さらに、その仕入先に対して「他社ではこういう条件でこの額だが貴社ではどうか?」と、交渉を試みます。契約書が紙管理だった時代は非現実的だったこのような戦略的な仕入先管理を、文書のデジタル化と生成AIの力によってあなたは午前中のうちに完遂することができました。
例えば、あなたは大量の文書とともにプロジェクトを引き継ぎました。今日の午後、客先ミーティングでメモリーリークの問題について会話をしなければならず、これら文書を一つ一つ読み解いていく時間は到底ありません。そこで会話型検索を使用し、「メモリーリークの原因は何か?」「いまどう対処しようとしているか?」と質問したところ、大量の文書から要約された回答と、それらが記載されている該当文書のリンクを提供してくれました。これにより、午後のミーティングで有意義な議論をすることができました。
続けて、あなたのプロジェクトのメモリーリーク問題はまだ解決していません。困ったことに、何のツールを使って、どのような手順でトラブルシュートをしていけば良いのか、ノウハウがある技術者が周辺にいません。そこであなたは、定年退職した先輩が残していった大量の過去文書や議事録が格納されたフォルダーに対して会話型検索で質問したところ、良く使用されるツールやその実施手順について有用なヒントを得ることができました。

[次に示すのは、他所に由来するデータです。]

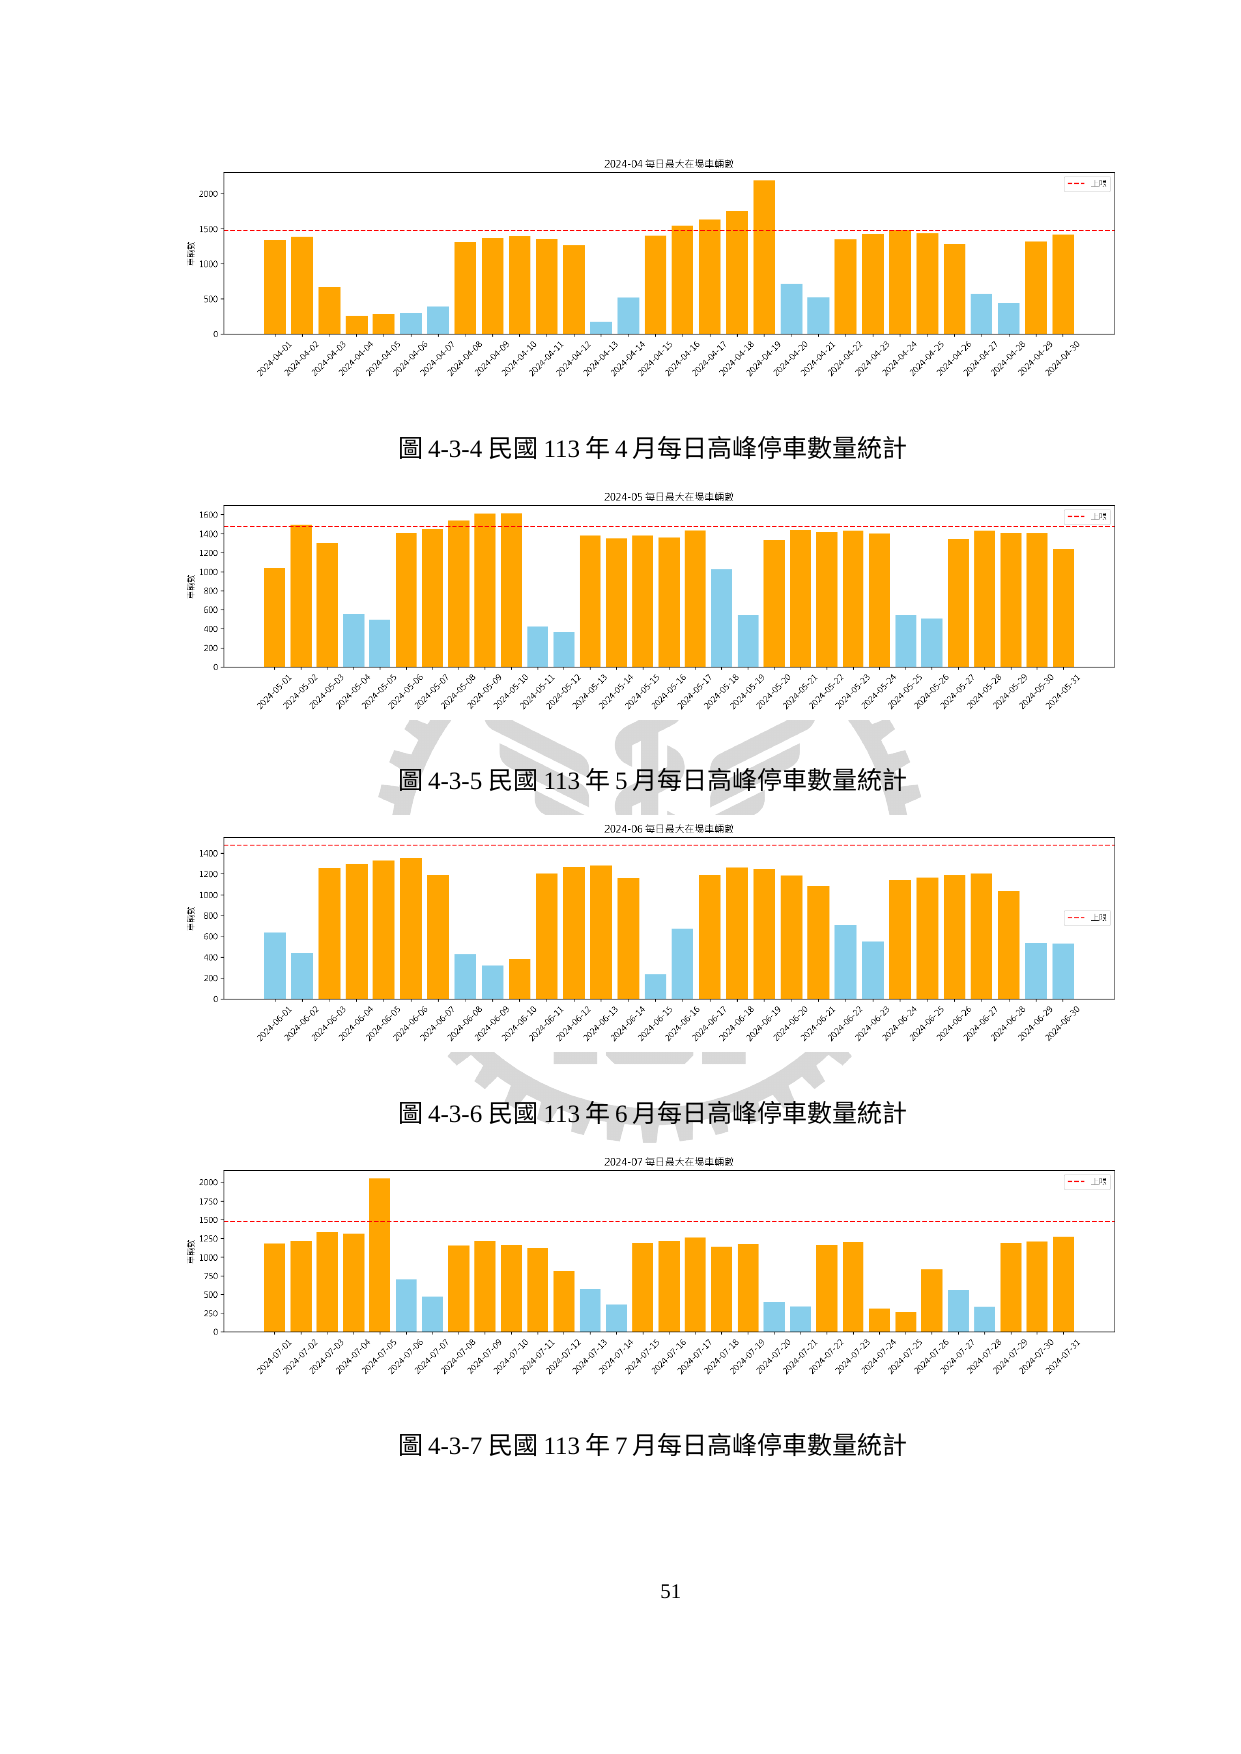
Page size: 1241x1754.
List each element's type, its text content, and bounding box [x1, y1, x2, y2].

text 圖4-3-5 民國113年5月每日高峰停車數量統計 [187, 760, 1097, 797]
picture [177, 815, 1123, 1052]
text 圖4-3-6 民國113年6月每日高峰停車數量統計 [187, 1092, 1097, 1130]
picture [177, 150, 1123, 387]
text 圖4-3-4 民國113年4月每日高峰停車數量統計 [187, 427, 1097, 465]
picture [177, 1148, 1123, 1385]
text 圖4-3-7 民國113年7月每日高峰停車數量統計 [187, 1425, 1097, 1462]
picture [177, 483, 1123, 720]
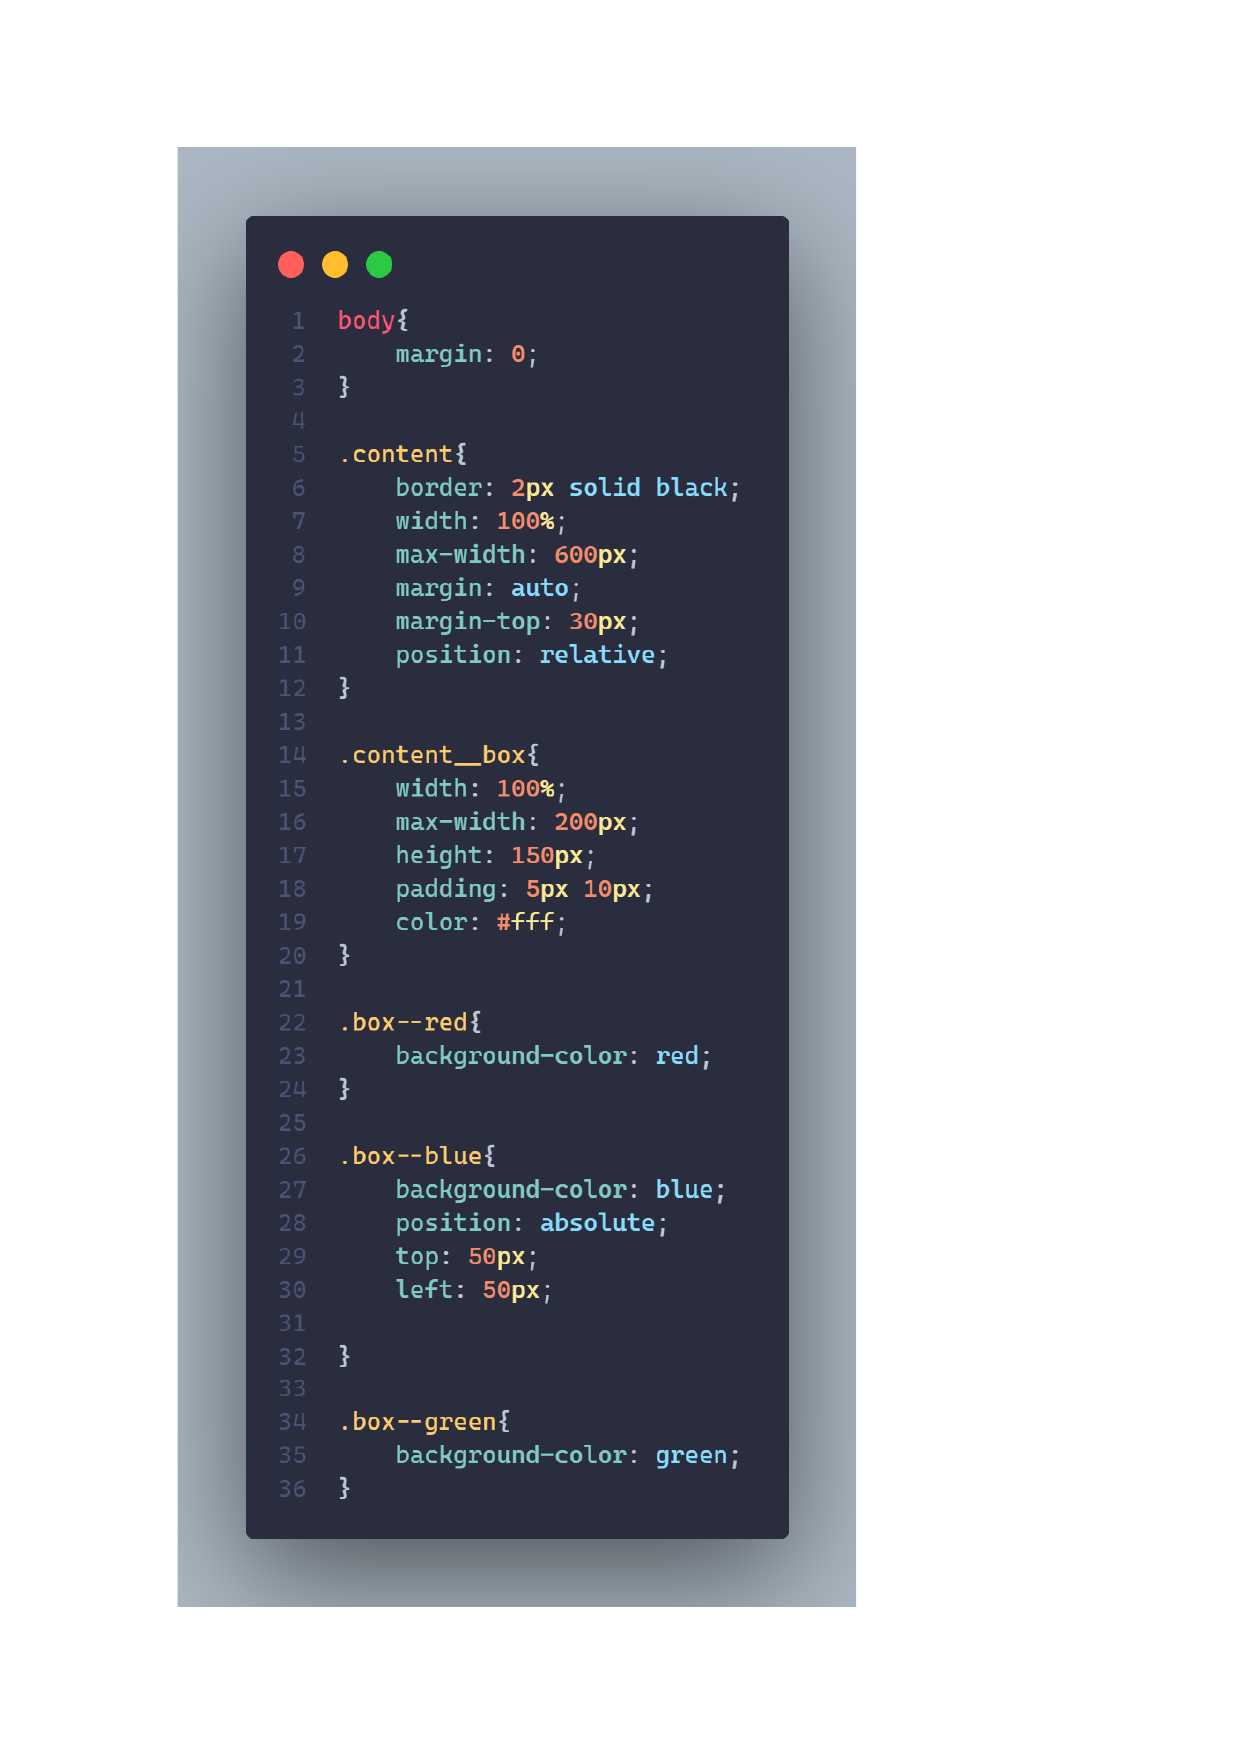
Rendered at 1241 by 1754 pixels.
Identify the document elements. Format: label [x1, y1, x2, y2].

例えば、あなたの組織で内部不正が発生し、ある社員が関与した全ての文書を精査することになりました。それら文書を直ちに保全(ホールド)した上で、第三者の業者にその調査を委託することになりましたが、その文書数が数千以上に渡ることから、手数料が多額になる見通しです。そこで社員のあなたに、調査対象文書を可能な限りの削減する業務が命じられました。残業や休日出勤を覚悟しましたが、要約を活用することで効率的に仕分けが進み、委託費だけでなく、ビジネスが停滞する期間も最小に抑えることができました。